Mark Peters & Elliot Ireland chronology
|  | Deep Blue (2015) | Deep Blue Remixes (2016) |

= Deep Blue (Mark Peters and Elliot Ireland album) =

Deep Blue is the debut collaborative studio album by Mark Peters of Engineers and Elliot Ireland, released on 4 September 2015, through Pedigree Cuts, a label that boasts Peters' Engineers bandmate, Ulrich Schnauss, on its roster.

In 2016, the track Deep Blue was used in the soundtrack for Realive, a science fiction film written and directed by Mateo Gil.

Following the album, the duo released Deep Blue Remixes in October 2016, featuring reworkings of album tracks including Ulrich Schnauss, Arovane and more.

Professional ratings
Review scores
| Source | Rating |
| The Big Takeover | (favourable) |
| Penny Black Music | (favourable) |

==Track listing==
All songs written and composed by Mark Peters & Elliot Ireland.

| No. | Title | Length |
|---|---|---|
| 1. | "Seven Year Monday" | 2:59 |
| 2. | "Mojave Eagle" | 4:46 |
| 3. | "Interstate 80 West" | 4:43 |
| 4. | "Deep Blue" | 4:48 |
| 5. | "Oar" | 6:01 |
| 6. | "When You Sleep" | 3:48 |
| 7. | "Mountain of Silver" | 2:22 |
| 8. | "The Aching Light" | 3:50 |
| 9. | "Scarlet Sunset" | 3:33 |
| 10. | "Cloud Surfing" | 3:47 |
| 11. | "Secret Solstice" | 3:22 |
| 12. | "When You Dream" | 2:35 |

==Personnel==

- Mark Peters: Vocals, guitars. bass on all songs except 8. Sampler/programming on 1, 2, 3, 4, 8, 10, 11. Synth on 6 and 9.
- Elliot Ireland: Guitar on 3, 6, 11, 12. Bass on 8. Piano on 2, 3, 5, 7, 8, 9, 10, 11. Clarinet on 3 and 9. Synth on 11. Ukulele on 12. Whistling on 9.

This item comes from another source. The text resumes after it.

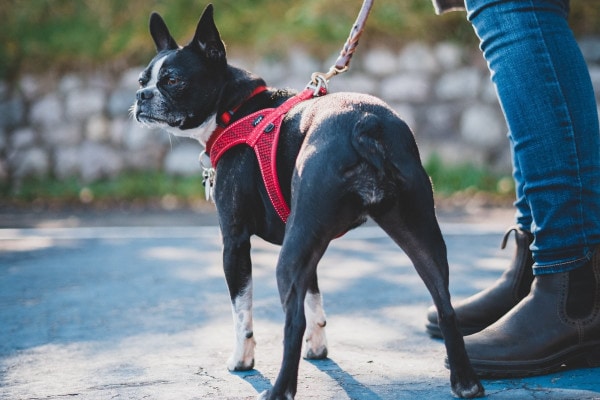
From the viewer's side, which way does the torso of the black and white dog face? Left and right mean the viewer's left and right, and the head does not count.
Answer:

===Additional musicians===
- Sophie McDonnell: Vocals on 1, 2, 4, 6 and 8.
- Dan Hewson: Electric piano and piano on 1 and 8.
- Flavio Carvalho: Drums on all songs except 5, 11 and 12.
- Shawn Lee: Drums on 5.

===Producers===
- Produced, recorded and mixed by Mark Peters and Elliot Ireland at Mark's home in York and Pedigree Cuts Studios, London.